### Your task
Number of lines with the string "state" in the entries below: report it, and nothing besides.

--- Given records ---

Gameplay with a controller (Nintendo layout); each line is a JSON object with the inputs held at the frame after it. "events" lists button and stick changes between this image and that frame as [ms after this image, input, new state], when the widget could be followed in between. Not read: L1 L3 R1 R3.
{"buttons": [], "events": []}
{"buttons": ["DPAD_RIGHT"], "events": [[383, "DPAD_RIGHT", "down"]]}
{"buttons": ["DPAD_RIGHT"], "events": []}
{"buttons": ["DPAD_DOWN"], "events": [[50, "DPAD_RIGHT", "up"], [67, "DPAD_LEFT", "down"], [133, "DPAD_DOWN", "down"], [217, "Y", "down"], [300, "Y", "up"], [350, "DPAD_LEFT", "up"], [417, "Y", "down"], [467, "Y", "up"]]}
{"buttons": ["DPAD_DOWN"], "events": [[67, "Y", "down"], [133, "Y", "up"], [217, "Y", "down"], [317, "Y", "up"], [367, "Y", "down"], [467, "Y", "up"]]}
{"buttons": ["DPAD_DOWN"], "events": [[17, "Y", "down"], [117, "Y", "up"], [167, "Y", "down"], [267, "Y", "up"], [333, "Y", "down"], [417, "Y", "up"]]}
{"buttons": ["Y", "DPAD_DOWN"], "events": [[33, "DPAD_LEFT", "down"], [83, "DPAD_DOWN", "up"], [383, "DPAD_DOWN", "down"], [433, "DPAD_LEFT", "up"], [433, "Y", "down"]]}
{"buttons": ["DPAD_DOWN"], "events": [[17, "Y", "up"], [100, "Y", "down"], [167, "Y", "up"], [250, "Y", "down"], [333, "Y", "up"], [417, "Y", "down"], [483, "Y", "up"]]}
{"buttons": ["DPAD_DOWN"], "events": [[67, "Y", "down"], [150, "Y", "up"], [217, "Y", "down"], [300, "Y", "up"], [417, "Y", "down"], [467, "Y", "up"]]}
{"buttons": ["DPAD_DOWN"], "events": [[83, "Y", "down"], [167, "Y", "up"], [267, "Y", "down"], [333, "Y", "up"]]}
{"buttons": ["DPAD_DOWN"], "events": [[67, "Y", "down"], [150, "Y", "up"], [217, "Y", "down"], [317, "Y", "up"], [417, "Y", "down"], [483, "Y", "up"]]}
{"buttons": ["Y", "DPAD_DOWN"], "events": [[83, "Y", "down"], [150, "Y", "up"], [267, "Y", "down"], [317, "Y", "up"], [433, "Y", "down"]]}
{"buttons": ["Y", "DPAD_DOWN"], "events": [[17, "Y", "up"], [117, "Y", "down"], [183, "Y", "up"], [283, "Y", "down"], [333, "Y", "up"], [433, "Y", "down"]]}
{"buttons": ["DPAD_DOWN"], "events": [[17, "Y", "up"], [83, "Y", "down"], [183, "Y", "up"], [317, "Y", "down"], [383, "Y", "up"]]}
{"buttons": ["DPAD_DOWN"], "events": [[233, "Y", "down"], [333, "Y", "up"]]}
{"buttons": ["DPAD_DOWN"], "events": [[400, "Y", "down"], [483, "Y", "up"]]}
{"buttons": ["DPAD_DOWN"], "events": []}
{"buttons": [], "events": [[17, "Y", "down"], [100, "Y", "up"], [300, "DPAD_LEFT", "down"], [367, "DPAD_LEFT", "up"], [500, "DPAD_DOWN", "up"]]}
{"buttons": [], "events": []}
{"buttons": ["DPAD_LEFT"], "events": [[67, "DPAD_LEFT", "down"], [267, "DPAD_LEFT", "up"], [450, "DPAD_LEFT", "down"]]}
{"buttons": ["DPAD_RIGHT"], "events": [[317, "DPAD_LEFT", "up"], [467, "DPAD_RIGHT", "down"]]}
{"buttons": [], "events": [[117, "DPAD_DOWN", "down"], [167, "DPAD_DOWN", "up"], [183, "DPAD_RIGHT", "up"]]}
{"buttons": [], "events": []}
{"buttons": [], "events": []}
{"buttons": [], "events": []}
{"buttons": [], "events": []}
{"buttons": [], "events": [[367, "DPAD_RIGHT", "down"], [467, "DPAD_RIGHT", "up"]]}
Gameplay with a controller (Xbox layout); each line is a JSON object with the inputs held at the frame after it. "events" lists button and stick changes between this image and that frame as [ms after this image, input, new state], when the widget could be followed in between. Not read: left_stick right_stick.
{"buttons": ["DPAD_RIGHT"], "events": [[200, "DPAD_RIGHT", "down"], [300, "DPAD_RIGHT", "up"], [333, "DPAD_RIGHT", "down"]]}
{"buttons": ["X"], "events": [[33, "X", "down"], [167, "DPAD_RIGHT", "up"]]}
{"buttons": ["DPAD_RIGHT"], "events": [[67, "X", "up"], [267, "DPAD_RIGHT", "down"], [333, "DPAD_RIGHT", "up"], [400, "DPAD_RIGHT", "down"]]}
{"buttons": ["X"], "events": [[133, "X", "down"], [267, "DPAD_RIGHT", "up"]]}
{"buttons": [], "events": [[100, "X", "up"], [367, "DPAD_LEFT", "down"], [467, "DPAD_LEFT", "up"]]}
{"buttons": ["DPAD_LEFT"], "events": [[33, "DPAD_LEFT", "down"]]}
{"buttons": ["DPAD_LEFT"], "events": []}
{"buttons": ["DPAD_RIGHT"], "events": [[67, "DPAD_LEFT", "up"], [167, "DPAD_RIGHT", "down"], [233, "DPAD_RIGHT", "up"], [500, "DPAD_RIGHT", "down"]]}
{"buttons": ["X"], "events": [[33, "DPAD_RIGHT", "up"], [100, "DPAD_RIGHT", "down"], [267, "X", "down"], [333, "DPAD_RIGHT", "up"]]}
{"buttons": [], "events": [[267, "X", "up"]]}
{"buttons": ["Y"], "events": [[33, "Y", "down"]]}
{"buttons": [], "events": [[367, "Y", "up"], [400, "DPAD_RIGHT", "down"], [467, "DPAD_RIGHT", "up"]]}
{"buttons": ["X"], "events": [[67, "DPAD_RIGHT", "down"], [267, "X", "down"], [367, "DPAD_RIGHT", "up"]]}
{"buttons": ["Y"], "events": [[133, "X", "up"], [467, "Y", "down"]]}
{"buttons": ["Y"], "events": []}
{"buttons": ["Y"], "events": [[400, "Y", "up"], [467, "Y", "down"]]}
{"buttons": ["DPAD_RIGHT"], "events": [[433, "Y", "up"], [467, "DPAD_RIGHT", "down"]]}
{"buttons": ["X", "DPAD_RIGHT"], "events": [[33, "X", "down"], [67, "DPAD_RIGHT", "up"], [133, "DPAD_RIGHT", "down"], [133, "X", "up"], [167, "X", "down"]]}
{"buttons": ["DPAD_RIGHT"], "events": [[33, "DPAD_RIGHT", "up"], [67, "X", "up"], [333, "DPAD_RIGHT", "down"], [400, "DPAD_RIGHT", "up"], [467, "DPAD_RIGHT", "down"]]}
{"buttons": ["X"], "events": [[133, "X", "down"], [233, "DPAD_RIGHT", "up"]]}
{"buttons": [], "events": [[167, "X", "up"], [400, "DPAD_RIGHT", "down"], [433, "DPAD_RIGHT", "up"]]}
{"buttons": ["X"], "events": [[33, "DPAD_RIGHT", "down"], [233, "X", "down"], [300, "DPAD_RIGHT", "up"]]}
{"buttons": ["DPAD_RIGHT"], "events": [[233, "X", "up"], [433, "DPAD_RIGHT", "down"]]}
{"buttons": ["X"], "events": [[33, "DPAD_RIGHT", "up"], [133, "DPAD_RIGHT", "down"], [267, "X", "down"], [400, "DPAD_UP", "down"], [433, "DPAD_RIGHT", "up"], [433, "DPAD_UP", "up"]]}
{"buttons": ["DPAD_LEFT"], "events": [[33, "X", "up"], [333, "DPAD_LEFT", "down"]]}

---

### Your solution
2